(Structured diff data)
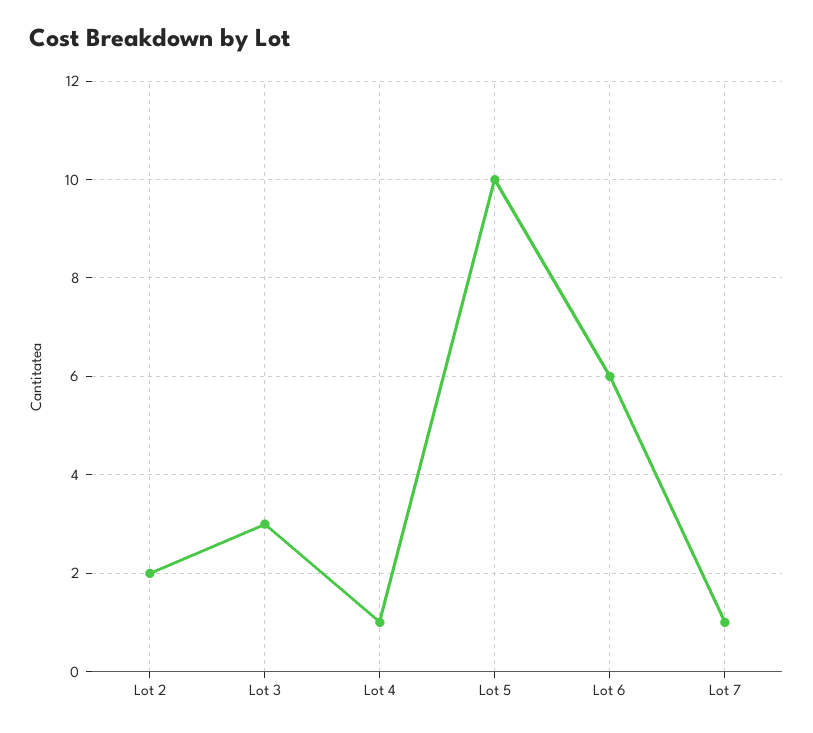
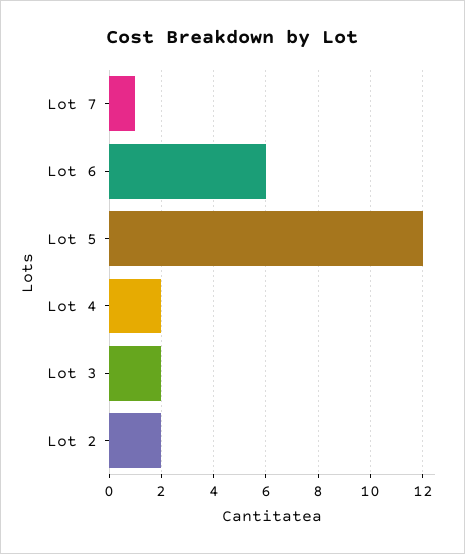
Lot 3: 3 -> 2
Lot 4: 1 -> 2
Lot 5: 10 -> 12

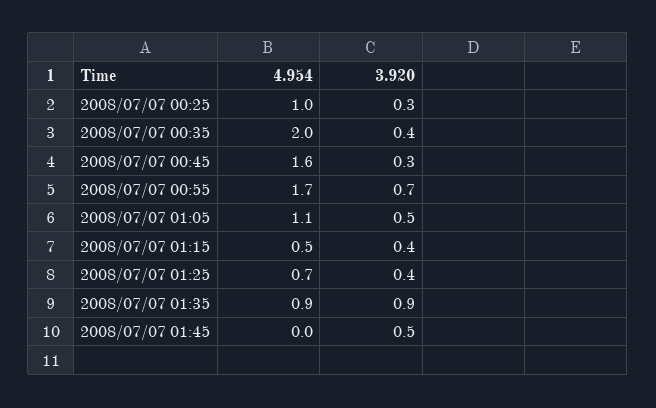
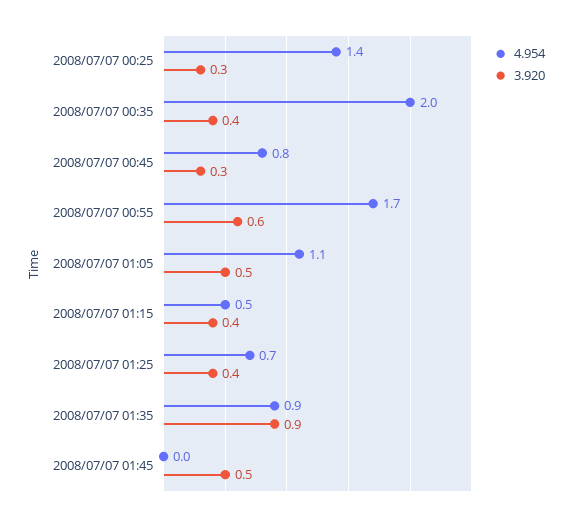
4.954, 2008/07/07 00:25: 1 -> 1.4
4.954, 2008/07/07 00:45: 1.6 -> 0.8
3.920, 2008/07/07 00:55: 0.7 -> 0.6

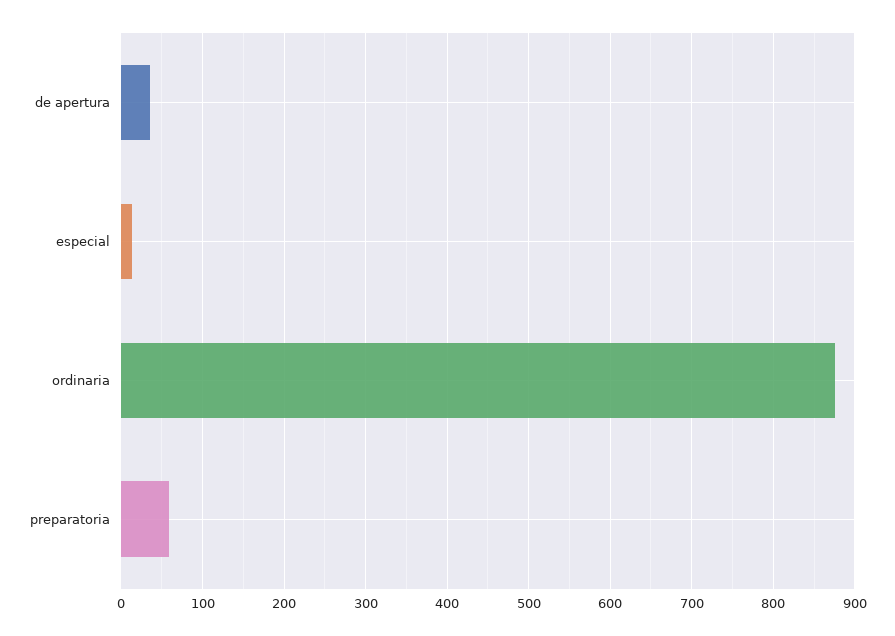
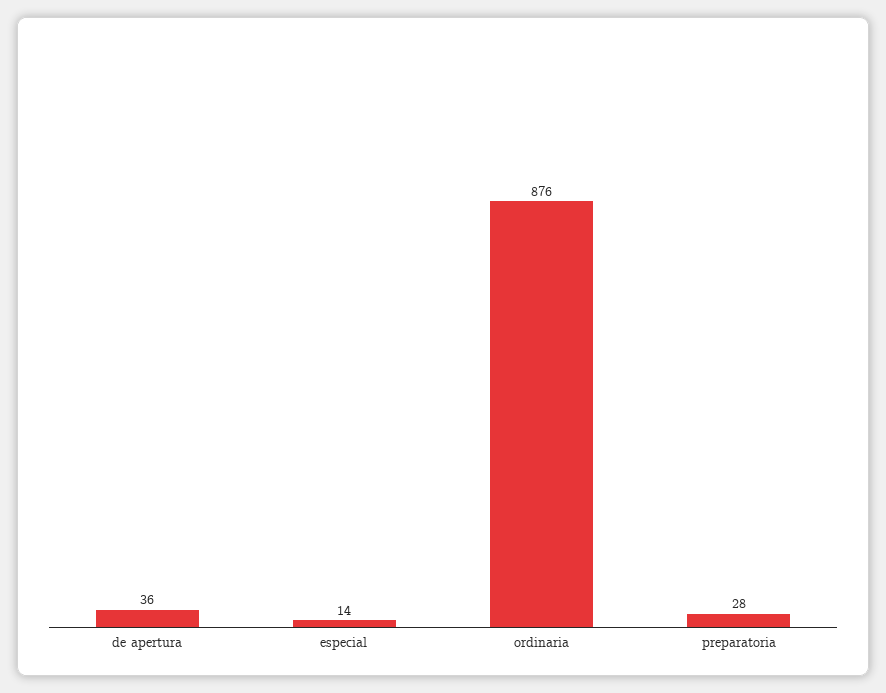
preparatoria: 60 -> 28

◆ Your objective ◆
Any picture found in the data is to be skipped while the rest is copied exactly.

◆ Response ◆
Lot 3: 3 -> 2
Lot 4: 1 -> 2
Lot 5: 10 -> 12

4.954, 2008/07/07 00:25: 1 -> 1.4
4.954, 2008/07/07 00:45: 1.6 -> 0.8
3.920, 2008/07/07 00:55: 0.7 -> 0.6

preparatoria: 60 -> 28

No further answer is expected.